The point , though compressed, isn't mysterious, nor coded in arcane jargon: after the wide-ranging and successful experimentation with sundry styles that reached a slick , professional peak with Sticky Fingers, Exile on Mainstreet was a re-examination of some of the forms that were the basis of their music, namely rhythm and blues, straight up blues, gospel, country. It's all there, I do believe. The mix was muddy, not clear, creating what one perceptive writer called an air of "audio noir", and the band sounded tired but fully invigorated by some spark of energy, some keen sense of mission that made their grooves and beats sound fateful. The additional layer on Exiles' re-imagining of the foundations of the bands' sounds was the experience and cogency they applied to the subject, the splintery, inane and unchanging truths that fairly inform the lyrics.

Beggar’s Banquet, the album which was their best expression of how drugs and other excesses might lead to worldly wisdom (or at least an artful cynicism) was l in line with the general hedonism that was the hallmark of the hippie-movement, wherein one trusted the resilience of youth to bring them back from the edge they danced very close to: gross consumption and gratification of ones' senses was the by-word, and Banquet handily defined the period, albeit its dark, mean-humored side. Exile had the sound of a band whose high-living had caught up with them. This feeling, this sound, is a large part of what distinguishes this album from the albums that came before it. You might try actually listening to the album.” Torn and Frayed", "Stop Breaking Down", "Sweet Virginia", "Ventilator Blues", "Shine a Light", "Soul Survivor", even the bouncy and rocking "Happy" all, in their manner, reflect a sense of pausing, getting a breath, contemplating the ache at the end of long cycle of over-extension. These are not the same kinds of songs as earlier ones, ala "Satisfaction”,” Get off My Cloud", "Play With Fire", "Stupid Girl" or "Street Fighting' Man", potent rock and roll numbers that match a younger, more impatient and more arrogant psychology: the songs on Exile work so well precisely because the mood of the band was more somber, reflective, wizened with wear. Jagger and Richards were at the peak of their craft on this set, and the songs have a tangible moodiness, a real set of expressions that add up to a more cautious, and increasingly wised-up world view that tacitly, and explicitly comprehends the fleeting quality of mortal life.

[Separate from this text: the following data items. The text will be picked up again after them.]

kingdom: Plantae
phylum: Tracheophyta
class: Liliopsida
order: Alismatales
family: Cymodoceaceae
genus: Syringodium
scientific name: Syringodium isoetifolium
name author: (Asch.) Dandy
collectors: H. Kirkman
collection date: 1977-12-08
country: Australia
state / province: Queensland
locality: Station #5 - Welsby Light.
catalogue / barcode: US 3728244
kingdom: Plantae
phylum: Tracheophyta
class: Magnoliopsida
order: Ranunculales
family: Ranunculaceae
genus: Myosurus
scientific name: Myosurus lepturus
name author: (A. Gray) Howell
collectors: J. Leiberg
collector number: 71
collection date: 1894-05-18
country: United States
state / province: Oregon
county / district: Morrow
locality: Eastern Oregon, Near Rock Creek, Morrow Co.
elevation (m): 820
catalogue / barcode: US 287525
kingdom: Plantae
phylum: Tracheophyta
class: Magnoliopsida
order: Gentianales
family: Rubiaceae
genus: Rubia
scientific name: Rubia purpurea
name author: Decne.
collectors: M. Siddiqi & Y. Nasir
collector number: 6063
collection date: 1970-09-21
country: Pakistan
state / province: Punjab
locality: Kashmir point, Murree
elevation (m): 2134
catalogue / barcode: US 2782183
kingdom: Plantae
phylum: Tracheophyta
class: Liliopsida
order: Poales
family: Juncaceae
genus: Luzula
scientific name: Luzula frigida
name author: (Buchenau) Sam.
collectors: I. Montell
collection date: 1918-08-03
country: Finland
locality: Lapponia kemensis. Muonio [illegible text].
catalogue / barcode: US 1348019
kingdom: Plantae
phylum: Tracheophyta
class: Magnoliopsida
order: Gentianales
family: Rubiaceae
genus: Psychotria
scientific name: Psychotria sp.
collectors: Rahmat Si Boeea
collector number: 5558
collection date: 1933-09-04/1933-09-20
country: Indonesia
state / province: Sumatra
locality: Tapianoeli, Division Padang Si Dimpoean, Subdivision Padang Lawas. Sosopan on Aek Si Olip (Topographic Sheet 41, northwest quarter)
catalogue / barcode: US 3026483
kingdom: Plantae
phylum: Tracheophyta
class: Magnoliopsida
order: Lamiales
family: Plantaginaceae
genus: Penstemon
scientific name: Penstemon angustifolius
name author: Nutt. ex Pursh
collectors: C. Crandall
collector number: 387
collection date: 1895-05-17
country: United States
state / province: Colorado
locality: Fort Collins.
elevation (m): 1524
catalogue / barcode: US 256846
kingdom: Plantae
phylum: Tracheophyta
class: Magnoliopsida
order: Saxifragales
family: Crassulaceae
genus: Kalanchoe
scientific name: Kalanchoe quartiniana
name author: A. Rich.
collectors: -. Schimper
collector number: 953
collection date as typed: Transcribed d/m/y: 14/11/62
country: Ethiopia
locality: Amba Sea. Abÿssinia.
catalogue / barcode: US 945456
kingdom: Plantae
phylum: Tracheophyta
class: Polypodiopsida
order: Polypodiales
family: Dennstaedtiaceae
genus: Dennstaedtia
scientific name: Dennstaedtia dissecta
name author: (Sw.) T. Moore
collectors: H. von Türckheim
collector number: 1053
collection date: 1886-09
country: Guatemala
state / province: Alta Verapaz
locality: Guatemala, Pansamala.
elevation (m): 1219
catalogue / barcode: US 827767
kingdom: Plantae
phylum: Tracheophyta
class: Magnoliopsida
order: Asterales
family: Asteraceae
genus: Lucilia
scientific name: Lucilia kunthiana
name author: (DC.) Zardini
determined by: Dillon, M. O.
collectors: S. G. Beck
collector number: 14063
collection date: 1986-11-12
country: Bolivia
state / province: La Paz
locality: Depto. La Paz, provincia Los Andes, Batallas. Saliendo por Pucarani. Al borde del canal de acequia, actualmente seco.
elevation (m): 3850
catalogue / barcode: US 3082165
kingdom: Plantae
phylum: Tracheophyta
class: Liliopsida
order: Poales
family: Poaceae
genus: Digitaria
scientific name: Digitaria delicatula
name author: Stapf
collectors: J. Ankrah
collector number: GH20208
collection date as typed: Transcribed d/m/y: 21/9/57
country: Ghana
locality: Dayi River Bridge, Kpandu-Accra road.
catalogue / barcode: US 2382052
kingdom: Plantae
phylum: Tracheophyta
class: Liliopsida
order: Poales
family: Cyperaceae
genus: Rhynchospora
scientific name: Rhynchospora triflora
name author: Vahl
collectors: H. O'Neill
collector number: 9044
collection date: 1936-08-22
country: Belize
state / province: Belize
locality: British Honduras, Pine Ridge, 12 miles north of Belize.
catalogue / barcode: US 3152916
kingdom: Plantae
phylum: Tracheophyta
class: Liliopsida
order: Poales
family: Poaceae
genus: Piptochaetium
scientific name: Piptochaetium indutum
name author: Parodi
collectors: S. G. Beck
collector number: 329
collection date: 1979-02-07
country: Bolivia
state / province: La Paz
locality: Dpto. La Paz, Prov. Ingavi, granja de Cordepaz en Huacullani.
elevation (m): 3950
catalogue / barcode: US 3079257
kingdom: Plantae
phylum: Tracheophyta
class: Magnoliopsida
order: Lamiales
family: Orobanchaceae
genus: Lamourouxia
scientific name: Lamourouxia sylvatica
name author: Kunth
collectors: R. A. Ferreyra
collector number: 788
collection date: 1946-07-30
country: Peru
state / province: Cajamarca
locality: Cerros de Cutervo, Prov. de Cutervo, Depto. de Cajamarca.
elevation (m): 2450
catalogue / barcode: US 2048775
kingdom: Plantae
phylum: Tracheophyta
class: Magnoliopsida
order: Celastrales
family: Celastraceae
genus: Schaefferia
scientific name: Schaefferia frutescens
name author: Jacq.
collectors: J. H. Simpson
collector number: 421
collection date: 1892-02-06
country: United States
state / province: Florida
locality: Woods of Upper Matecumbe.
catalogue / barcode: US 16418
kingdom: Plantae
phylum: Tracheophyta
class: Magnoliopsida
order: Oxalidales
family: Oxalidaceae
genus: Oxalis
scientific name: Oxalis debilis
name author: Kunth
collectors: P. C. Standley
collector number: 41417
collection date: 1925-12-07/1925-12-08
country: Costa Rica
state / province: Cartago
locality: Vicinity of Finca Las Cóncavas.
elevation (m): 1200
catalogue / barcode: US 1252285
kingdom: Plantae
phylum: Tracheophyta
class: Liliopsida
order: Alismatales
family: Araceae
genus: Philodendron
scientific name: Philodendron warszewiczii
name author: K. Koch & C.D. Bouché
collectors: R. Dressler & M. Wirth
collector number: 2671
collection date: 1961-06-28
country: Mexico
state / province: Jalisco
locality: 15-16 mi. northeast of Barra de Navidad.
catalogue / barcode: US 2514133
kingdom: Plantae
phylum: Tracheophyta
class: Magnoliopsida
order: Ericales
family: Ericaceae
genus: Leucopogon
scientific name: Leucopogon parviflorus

It’s not far to suggest that this album is the best album regarding the extended effect of decadence on a Bohemian community , along with Lou Reed’s blisteringly and cluster phobic Berlin. The production of Berlin fits the ideas: the characters are decadent, the city, and the period were decadent over all, and the production is, I think, suitable for the terrain Reed covers here. A big, thick wall-of-sound, Phil Spector filtered through Bertolt Brecht. Reed was writing about his own popular culture indirectly in the way he wrote of his fictional wastrels on Berlin, but the music and lyrics are etched from what he's done and witnessed. The production works, and this album is an underrated masterpiece from the Seventies. Berlin was controversial in my circle and resulted in heated debates and a couple of estranged friendships (and eventual reconciliations). It would provoke similar response today if it were dropped, brand new, on the younger generations that is too sensitive, too incurious , too smug and fatally lacking any sense of irony . Everything that gets said by anyone in the arts gets subjected to so many slanted qualifying exams that both Reed and this album would have been crucified, metaphorically at least, for daring to write about what he has actually seen and done and to use his gifts as narrator to present us with scenarios that presents the underworld as grim, sad, lonely, tragic and fatal. No one who considers themselves as part of the marginal classes wants to be discussed in terms that don't line up with the heroic folk lore currently in fashion. I think the record is a masterpiece and that it is literature in the vane of Burroughs, Brecht, Le Roi Jones, John Rechy, Harry Crews. There are no heroics the characters along this long dark road can resort to; it's life under the weight of the Leviathan.